READING TEXT START

Updated: May 22, 2020

by Erin Conway-Smith (Ottawa Citizen)

Being commissioned to create a totem pole was an honour for someone who used to carve for fun. Erin Conway-Smith reports.

Peter Van Adrichem learned to wield a chain-saw as a young boy growing up on his family's dairy farm near Winchester. In university, the self-described farm boy studied agriculture, all the while showing a,deft ability to carve wood - a hobby for more than 20 years.

When Mr. Van Adrichem was laid off from his job in soil and water conservation six years ago, he was forced to find new work. "I thought, well, we'll just change a hobby into a full-time and occupation and it's worked' out really well," he said.

Mr. Van Adrichem opened Fleetwood Studio and began selling his wood carvings on a full-time basis: It was during the ice storm of 1998 that he turned his chainsaw into an artist's tool. "There was so much wood I picked up around the country-side, I thought I'd better do something with it," he said.

The 47-year-old man now uses his chainsaw to carve pieces of Canadiana on commission: bears, beavers, wolves, Canada geese. Recently, he put his 'chainsaw to a much taller order.

Mr. Van Adrichem was commissioned by Bill Tomlinson, a contractor who lives in Manotick, to carve a totem pole to stand outside his cottage on the St. Lawrence River.

Mr. Tomlinson said he looked far and wide to find someone who could undertake such a large carving. He talked to wood carvers in the U.S., B.C., and across Ontario before finding Mr. Van Adrichem in his own backyard.

"This is the major piece of my carving career," Mr. Van Adrichem said.

READING TEXT END

• _TASKS TO CARRY OUT_:
1. In the article about the chainsaw carver, during what event did Mr. Van Adrichem first turn his chainsaw into an artist's tool?
2. Copy everything in the article about the chainsaw carver from "When Mr. Van" down to "much taller order.".
3. Continue the article about the chainsaw carver's totem pole commission from where it stops.

INFORMATION SUPPLIED START

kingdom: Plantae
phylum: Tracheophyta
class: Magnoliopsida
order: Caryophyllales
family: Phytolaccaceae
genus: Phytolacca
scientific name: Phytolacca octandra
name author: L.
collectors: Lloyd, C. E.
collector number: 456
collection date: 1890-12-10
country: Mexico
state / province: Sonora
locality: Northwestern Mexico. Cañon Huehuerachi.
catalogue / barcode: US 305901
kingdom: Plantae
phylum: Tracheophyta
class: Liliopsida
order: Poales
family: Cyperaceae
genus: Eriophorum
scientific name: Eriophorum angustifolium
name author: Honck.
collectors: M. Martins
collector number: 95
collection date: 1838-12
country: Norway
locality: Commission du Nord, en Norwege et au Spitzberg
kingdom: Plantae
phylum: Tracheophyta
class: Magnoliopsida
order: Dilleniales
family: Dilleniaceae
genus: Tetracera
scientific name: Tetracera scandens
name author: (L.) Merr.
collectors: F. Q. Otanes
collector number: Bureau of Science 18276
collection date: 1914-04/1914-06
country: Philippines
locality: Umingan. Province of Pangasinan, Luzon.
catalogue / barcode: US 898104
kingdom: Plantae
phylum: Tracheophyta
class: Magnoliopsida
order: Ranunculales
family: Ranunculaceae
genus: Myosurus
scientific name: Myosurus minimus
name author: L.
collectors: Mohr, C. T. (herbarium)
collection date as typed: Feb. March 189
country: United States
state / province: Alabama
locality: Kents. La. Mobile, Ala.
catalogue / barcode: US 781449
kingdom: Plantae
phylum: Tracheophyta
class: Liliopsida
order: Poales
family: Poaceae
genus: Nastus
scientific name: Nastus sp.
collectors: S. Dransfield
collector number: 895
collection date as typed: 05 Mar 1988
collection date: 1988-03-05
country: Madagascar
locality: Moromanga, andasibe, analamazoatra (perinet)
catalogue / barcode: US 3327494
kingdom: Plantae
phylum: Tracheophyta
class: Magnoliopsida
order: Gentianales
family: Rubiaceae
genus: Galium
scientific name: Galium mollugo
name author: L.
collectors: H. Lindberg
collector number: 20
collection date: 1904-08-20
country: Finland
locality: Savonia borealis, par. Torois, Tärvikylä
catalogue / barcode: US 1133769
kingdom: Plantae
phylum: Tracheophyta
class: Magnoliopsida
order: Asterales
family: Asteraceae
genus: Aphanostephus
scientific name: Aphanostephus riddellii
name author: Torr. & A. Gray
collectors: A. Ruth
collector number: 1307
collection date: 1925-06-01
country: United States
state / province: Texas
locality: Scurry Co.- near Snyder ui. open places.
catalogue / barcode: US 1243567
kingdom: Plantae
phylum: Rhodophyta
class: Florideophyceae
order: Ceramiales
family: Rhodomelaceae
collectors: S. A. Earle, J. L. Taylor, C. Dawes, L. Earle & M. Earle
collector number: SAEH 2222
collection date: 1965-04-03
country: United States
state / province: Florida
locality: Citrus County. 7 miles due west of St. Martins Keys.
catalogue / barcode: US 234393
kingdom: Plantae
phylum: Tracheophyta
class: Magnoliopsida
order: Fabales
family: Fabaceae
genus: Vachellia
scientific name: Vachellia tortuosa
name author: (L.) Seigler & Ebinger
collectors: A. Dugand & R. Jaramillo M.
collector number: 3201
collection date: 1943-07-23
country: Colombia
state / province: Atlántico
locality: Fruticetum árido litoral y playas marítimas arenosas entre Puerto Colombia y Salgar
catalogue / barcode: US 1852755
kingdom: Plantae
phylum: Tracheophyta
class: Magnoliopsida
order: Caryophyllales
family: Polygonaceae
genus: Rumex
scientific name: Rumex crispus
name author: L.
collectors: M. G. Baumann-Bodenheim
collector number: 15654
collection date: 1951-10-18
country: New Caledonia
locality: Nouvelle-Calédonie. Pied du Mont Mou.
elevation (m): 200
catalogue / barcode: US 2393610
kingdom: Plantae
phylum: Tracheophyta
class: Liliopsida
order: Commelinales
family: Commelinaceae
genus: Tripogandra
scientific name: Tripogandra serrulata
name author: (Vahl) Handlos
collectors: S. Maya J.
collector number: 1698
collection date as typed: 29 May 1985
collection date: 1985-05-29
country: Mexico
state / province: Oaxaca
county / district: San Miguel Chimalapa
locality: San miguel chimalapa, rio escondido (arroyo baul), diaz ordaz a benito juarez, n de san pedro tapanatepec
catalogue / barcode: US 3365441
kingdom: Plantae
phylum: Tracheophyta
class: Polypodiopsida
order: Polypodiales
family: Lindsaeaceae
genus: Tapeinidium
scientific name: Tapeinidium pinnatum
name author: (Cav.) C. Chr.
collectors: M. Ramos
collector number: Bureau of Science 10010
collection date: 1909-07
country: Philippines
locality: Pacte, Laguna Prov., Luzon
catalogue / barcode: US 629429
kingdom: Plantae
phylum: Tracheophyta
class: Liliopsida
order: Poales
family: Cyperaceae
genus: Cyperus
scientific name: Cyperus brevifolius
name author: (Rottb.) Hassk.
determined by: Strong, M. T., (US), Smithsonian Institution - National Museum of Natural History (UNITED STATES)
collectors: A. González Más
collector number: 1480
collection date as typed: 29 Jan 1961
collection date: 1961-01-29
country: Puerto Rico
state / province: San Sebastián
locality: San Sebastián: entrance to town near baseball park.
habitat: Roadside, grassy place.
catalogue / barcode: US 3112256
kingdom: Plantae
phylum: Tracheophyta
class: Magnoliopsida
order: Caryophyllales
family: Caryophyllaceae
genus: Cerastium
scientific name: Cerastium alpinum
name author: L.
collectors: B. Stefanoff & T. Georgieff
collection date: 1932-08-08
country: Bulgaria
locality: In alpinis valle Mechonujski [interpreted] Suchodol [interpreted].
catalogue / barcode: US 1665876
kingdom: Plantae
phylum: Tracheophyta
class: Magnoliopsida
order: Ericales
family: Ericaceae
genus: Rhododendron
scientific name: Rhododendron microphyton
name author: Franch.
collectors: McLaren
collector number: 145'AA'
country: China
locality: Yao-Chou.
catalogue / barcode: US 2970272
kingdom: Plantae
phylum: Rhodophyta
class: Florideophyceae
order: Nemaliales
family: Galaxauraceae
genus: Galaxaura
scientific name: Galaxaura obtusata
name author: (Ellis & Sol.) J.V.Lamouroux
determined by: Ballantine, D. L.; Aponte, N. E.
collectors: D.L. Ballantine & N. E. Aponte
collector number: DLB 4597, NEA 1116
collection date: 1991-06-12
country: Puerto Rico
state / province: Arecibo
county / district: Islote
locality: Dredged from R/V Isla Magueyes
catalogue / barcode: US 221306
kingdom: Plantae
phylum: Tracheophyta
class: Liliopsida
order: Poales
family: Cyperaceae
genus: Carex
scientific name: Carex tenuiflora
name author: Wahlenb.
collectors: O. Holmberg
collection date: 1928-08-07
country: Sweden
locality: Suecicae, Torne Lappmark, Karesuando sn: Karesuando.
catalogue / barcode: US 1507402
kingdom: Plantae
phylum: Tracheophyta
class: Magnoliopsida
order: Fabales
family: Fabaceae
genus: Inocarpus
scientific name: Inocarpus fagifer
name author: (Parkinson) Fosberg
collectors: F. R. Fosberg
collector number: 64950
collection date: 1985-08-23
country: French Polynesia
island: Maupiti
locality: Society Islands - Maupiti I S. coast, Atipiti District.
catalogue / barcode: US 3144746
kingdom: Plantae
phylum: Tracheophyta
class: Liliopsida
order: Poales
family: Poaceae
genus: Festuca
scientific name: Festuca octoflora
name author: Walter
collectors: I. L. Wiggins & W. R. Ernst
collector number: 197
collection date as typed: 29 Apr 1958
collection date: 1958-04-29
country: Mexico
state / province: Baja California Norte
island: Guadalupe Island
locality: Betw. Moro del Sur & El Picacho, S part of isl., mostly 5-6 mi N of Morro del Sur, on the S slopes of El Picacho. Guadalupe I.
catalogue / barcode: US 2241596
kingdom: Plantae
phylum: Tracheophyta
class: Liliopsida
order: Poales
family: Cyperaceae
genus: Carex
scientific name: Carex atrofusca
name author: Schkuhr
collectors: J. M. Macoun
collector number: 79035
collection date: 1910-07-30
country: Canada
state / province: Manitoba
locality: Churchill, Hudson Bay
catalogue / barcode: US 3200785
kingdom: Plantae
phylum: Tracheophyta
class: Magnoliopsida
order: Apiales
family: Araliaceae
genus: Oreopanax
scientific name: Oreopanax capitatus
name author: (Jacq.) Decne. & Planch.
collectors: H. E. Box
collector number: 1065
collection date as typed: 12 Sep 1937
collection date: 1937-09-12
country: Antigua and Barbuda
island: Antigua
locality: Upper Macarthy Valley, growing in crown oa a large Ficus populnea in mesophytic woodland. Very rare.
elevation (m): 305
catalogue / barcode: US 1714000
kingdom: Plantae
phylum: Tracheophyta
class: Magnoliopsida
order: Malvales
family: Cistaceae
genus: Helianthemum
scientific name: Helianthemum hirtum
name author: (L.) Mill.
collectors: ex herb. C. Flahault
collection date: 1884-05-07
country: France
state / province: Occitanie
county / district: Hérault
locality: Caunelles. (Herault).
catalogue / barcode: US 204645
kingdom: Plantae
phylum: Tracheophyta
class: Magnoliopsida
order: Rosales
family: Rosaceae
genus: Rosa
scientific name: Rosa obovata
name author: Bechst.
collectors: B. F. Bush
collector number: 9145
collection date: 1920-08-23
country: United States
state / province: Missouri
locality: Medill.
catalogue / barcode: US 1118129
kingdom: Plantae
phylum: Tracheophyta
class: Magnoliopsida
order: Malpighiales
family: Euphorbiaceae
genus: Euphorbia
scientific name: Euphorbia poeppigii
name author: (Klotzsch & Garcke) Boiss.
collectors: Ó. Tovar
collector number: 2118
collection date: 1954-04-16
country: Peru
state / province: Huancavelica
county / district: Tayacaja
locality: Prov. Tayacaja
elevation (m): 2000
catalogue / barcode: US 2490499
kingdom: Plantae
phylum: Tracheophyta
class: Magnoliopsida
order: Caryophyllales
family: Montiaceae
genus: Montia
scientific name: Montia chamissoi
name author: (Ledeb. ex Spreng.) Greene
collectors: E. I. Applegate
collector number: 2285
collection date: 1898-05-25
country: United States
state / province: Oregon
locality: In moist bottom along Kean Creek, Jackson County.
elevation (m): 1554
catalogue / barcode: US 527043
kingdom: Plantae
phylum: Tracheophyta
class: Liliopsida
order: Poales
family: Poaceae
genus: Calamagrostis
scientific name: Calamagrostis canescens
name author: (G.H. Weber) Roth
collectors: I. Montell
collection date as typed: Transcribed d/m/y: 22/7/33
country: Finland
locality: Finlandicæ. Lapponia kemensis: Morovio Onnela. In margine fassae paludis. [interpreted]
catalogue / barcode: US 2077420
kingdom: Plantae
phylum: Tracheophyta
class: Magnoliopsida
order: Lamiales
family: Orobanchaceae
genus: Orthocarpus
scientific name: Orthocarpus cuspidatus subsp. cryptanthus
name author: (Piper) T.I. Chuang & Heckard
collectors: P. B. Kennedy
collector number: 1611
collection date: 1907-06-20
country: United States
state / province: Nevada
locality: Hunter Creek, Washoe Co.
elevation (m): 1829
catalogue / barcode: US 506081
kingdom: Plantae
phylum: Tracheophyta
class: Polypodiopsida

INFORMATION SUPPLIED END

• _YOUR WRITTEN ANSWERS_:
1. The ice storm of 1998.

2.
When Mr. Van Adrichem was laid off from his job in soil and water conservation six years ago, he was forced to find new work. "I thought, well, we'll just change a hobby into a full-time and occupation and it's worked' out really well," he said.

Mr. Van Adrichem opened Fleetwood Studio and began selling his wood carvings on a full-time basis: It was during the ice storm of 1998 that he turned his chainsaw into an artist's tool. "There was so much wood I picked up around the country-side, I thought I'd better do something with it," he said.

The 47-year-old man now uses his chainsaw to carve pieces of Canadiana on commission: bears, beavers, wolves, Canada geese. Recently, he put his 'chainsaw to a much taller order.

3.
The two men spent last winter researching traditional Haida designs. They studied pictures in library books and took a trip to view the totem poles at the Museum of Civilization.

This spring, Mr. Tomlinson had a 21-metre red cedar tree trucked in from the B.C. Coast. The tree now lies on Bankfield Road near Highway 16, looking slightly out of place amidst the Manotick corn fields.

It weighed 1500 kilograms when it was shipped. When propped upright, the tree will stand twice as tall as the weathered old barn Mr. Van Adrichem uses as a gallery for his carvings.

Incorporated in the design are figures from traditional stories of the aboriginal people who live on Canada's West Coast, Mr. Van Adrichem said.

A raven, its big beak sticking out from the pole, is a trickster figure, a shape-changer. A dragonfly represents speed, while a man holding a piece of copper is a sign of wealth. An eagle keeps watch atop the pole.

After the design was chosen, Mr Van Adrichem sketched a scale drawing onto a 11-by-17-inch piece of paper, and then set to work transferring the design onto the tree stripped of bark, section by section, using a pencil and a sharp eye.

He divided the task of carving the tree into three main steps.

First, he used his chainsaw to carve a rough version of the design into the trunk. He then smoothed the design with an electric sander and is now down to the detail work: carving fine lines and details into the tree by hand, using a chisel and mallet.

He made his first cut on April 1, and said he felt slightly intimidated by the size of the project. "I really bit off a big chunk here," he thought at the time.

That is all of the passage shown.